Segment Open
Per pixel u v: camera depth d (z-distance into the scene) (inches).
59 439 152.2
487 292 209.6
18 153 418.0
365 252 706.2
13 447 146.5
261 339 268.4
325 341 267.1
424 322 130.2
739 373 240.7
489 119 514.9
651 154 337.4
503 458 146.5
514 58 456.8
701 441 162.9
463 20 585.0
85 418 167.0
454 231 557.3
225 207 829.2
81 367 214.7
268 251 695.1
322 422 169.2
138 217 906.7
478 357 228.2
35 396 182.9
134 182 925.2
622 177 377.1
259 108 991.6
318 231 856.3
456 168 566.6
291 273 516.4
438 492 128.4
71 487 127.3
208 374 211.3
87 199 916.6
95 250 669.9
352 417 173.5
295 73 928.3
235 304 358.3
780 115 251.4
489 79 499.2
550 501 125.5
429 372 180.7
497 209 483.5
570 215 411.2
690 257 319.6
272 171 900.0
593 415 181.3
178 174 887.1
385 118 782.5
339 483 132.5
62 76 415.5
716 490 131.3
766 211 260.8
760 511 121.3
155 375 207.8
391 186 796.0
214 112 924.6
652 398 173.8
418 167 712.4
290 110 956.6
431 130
Segment Closed
◆ **WORK ORDER**: Could you restate word for word the lines above from the one containing "59 439 152.2" through the one containing "35 396 182.9", both included, and nothing else?

◆ **SOLUTION TO THIS PROBLEM**:
59 439 152.2
487 292 209.6
18 153 418.0
365 252 706.2
13 447 146.5
261 339 268.4
325 341 267.1
424 322 130.2
739 373 240.7
489 119 514.9
651 154 337.4
503 458 146.5
514 58 456.8
701 441 162.9
463 20 585.0
85 418 167.0
454 231 557.3
225 207 829.2
81 367 214.7
268 251 695.1
322 422 169.2
138 217 906.7
478 357 228.2
35 396 182.9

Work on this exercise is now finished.